(Exercise aim) Entries follow. Give back exactly the lines starting at the one containing "and actresses often" and ending at the one containing "Ellesmere, Shropshire, SY12", and no other lines.

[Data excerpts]
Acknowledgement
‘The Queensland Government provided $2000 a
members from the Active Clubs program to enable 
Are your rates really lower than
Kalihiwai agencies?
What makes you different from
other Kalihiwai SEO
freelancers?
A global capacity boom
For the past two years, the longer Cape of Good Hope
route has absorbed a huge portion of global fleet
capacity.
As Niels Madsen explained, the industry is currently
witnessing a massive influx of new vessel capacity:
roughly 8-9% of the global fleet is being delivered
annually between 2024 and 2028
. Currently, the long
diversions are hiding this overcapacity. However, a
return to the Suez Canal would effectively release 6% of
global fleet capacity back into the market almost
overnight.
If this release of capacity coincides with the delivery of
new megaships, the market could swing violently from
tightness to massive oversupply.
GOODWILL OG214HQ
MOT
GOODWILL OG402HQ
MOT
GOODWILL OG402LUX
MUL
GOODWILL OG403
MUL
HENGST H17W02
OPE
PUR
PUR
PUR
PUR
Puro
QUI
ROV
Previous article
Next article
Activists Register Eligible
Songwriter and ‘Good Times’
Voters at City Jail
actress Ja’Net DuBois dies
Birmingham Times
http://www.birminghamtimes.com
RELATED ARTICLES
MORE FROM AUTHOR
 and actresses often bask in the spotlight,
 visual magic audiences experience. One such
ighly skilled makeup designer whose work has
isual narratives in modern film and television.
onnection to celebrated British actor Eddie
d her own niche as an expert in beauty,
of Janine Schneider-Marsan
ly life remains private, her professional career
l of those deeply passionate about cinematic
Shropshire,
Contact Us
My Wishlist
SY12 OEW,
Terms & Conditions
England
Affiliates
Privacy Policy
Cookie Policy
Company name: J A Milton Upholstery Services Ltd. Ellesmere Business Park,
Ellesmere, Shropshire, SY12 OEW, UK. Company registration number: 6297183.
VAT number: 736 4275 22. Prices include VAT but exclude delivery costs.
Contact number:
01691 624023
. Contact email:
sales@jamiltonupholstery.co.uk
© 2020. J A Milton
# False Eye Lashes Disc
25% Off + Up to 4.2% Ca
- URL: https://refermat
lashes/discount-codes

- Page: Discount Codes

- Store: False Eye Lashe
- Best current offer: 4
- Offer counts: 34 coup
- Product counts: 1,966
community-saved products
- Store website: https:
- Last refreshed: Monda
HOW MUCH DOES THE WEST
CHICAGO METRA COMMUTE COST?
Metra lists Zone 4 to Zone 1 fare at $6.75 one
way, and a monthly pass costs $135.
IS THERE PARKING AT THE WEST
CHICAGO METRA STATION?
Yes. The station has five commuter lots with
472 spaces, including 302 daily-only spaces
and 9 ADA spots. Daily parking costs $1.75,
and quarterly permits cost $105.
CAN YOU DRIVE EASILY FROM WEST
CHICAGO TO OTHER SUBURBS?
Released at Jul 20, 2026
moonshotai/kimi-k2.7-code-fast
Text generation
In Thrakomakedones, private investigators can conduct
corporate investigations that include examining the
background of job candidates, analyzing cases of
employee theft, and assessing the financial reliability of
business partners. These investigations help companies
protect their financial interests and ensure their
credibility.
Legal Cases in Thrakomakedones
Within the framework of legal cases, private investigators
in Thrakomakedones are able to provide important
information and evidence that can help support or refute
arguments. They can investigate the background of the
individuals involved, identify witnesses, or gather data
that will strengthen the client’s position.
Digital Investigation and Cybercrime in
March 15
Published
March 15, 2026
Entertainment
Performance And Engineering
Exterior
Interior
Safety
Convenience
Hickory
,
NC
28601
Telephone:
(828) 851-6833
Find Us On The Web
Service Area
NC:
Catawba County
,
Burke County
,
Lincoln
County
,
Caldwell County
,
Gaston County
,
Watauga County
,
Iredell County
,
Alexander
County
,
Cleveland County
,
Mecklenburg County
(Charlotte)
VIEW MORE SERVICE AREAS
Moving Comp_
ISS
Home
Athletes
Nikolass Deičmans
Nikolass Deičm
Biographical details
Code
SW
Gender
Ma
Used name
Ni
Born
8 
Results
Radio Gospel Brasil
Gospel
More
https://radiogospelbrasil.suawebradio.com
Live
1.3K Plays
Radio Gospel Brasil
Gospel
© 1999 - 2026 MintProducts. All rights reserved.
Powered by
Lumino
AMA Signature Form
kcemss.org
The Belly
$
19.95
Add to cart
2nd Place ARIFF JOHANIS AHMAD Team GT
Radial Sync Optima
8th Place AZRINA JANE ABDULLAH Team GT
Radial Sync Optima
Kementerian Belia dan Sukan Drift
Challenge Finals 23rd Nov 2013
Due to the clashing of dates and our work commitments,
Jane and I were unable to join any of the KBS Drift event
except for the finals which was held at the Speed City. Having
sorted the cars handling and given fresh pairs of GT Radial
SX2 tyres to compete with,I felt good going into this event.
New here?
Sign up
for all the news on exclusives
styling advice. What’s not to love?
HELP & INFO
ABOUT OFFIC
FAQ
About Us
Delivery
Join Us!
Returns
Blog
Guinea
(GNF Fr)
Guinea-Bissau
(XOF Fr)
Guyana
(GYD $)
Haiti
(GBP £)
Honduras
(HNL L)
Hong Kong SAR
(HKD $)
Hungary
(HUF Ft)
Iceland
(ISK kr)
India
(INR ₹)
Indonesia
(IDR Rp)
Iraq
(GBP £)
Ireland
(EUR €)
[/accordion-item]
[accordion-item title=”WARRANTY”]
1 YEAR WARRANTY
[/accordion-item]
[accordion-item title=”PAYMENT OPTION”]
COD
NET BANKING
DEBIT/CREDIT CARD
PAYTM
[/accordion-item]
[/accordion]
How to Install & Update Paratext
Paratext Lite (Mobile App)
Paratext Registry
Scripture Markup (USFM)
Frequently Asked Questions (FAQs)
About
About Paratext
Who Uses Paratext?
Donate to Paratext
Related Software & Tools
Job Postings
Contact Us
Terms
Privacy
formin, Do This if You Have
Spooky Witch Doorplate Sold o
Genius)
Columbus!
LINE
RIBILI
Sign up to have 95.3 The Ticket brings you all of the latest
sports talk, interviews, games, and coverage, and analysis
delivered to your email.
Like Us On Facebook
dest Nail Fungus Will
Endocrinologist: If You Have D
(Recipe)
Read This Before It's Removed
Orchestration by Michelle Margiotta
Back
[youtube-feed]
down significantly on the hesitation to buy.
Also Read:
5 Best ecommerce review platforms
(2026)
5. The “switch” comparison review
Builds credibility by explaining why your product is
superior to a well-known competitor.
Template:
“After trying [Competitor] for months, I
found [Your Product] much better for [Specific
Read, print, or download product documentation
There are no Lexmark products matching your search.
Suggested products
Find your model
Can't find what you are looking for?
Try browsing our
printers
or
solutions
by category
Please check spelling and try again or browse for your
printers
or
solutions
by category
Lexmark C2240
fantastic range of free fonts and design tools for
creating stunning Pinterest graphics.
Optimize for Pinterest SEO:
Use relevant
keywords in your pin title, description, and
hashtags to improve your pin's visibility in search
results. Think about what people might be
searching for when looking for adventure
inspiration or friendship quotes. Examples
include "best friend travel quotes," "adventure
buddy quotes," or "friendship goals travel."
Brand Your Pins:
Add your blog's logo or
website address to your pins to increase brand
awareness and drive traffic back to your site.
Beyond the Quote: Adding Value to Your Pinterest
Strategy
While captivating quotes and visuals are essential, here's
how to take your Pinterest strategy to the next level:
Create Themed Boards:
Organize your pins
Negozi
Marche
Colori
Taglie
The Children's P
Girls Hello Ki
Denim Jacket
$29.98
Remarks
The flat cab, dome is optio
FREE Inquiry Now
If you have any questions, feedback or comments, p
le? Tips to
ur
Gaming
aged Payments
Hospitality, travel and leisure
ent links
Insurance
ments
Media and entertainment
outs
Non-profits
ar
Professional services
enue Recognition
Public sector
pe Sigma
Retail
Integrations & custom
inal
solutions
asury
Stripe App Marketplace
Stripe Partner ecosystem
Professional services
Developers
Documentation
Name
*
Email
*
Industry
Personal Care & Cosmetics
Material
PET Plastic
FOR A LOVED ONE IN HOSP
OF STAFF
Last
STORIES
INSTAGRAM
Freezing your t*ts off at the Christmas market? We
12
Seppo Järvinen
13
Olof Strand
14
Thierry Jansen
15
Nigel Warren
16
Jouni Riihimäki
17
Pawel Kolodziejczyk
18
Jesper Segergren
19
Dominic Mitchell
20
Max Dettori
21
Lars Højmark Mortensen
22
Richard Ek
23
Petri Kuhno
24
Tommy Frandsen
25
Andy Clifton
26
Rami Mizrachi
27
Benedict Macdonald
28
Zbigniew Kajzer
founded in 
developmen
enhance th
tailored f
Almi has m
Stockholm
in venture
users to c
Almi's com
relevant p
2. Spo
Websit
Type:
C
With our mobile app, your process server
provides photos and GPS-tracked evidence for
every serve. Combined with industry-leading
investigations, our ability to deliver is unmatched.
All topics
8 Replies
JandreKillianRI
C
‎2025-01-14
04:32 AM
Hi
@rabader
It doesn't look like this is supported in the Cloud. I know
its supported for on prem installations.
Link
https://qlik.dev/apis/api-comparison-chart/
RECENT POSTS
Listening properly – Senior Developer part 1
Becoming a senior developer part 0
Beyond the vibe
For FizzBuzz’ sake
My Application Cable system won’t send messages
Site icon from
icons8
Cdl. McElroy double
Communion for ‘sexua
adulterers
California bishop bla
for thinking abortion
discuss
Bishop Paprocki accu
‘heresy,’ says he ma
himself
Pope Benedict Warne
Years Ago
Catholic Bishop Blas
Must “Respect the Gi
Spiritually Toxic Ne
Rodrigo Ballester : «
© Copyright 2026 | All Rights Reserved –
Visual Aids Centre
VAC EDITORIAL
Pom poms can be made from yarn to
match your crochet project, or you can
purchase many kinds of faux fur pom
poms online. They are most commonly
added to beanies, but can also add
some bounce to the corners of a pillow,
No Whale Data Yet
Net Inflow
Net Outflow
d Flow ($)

(Solution to the exercise)
 and actresses often bask in the spotlight,
 visual magic audiences experience. One such
ighly skilled makeup designer whose work has
isual narratives in modern film and television.
onnection to celebrated British actor Eddie
d her own niche as an expert in beauty,
of Janine Schneider-Marsan
ly life remains private, her professional career
l of those deeply passionate about cinematic
Shropshire,
Contact Us
My Wishlist
SY12 OEW,
Terms & Conditions
England
Affiliates
Privacy Policy
Cookie Policy
Company name: J A Milton Upholstery Services Ltd. Ellesmere Business Park,
Ellesmere, Shropshire, SY12 OEW, UK. Company registration number: 6297183.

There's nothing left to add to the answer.